====== DATA IN THIS EXERCISE

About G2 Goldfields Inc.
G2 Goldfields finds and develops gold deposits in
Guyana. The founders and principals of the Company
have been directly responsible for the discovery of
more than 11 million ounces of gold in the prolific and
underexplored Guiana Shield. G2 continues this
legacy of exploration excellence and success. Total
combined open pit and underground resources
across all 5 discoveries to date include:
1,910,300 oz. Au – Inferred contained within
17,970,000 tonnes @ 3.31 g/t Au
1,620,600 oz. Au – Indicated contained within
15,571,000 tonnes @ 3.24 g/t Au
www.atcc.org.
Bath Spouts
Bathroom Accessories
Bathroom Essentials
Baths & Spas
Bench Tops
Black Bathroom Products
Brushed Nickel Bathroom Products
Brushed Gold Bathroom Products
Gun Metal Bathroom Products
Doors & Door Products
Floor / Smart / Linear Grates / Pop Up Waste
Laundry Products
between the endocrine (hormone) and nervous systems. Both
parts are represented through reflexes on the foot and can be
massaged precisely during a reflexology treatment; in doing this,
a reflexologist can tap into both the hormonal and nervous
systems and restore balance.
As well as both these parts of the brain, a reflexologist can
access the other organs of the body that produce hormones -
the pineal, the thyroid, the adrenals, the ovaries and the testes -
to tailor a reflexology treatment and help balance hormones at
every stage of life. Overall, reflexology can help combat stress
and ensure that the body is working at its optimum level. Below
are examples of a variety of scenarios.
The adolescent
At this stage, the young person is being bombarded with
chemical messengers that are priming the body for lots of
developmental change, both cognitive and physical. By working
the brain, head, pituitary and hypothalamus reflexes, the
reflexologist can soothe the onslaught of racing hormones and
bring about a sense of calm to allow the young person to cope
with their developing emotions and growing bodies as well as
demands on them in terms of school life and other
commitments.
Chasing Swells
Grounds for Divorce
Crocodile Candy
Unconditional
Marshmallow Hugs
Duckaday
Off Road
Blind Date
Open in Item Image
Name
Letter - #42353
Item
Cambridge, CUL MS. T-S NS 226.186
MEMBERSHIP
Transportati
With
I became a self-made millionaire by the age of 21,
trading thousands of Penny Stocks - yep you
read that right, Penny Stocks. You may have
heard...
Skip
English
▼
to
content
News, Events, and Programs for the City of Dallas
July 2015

============

# PROBLEM REQUIREMENTS:
Please edit the items above, replacing each "Penny Stocks" with "Small-Cap Stocks" and leaving all other text unchanged.

# EXERCISE RESULT:
About G2 Goldfields Inc.
G2 Goldfields finds and develops gold deposits in
Guyana. The founders and principals of the Company
have been directly responsible for the discovery of
more than 11 million ounces of gold in the prolific and
underexplored Guiana Shield. G2 continues this
legacy of exploration excellence and success. Total
combined open pit and underground resources
across all 5 discoveries to date include:
1,910,300 oz. Au – Inferred contained within
17,970,000 tonnes @ 3.31 g/t Au
1,620,600 oz. Au – Indicated contained within
15,571,000 tonnes @ 3.24 g/t Au
www.atcc.org.
Bath Spouts
Bathroom Accessories
Bathroom Essentials
Baths & Spas
Bench Tops
Black Bathroom Products
Brushed Nickel Bathroom Products
Brushed Gold Bathroom Products
Gun Metal Bathroom Products
Doors & Door Products
Floor / Smart / Linear Grates / Pop Up Waste
Laundry Products
between the endocrine (hormone) and nervous systems. Both
parts are represented through reflexes on the foot and can be
massaged precisely during a reflexology treatment; in doing this,
a reflexologist can tap into both the hormonal and nervous
systems and restore balance.
As well as both these parts of the brain, a reflexologist can
access the other organs of the body that produce hormones -
the pineal, the thyroid, the adrenals, the ovaries and the testes -
to tailor a reflexology treatment and help balance hormones at
every stage of life. Overall, reflexology can help combat stress
and ensure that the body is working at its optimum level. Below
are examples of a variety of scenarios.
The adolescent
At this stage, the young person is being bombarded with
chemical messengers that are priming the body for lots of
developmental change, both cognitive and physical. By working
the brain, head, pituitary and hypothalamus reflexes, the
reflexologist can soothe the onslaught of racing hormones and
bring about a sense of calm to allow the young person to cope
with their developing emotions and growing bodies as well as
demands on them in terms of school life and other
commitments.
Chasing Swells
Grounds for Divorce
Crocodile Candy
Unconditional
Marshmallow Hugs
Duckaday
Off Road
Blind Date
Open in Item Image
Name
Letter - #42353
Item
Cambridge, CUL MS. T-S NS 226.186
MEMBERSHIP
Transportati
With
I became a self-made millionaire by the age of 21,
trading thousands of Small-Cap Stocks - yep you
read that right, Small-Cap Stocks. You may have
heard...
Skip
English
▼
to
content
News, Events, and Programs for the City of Dallas
July 2015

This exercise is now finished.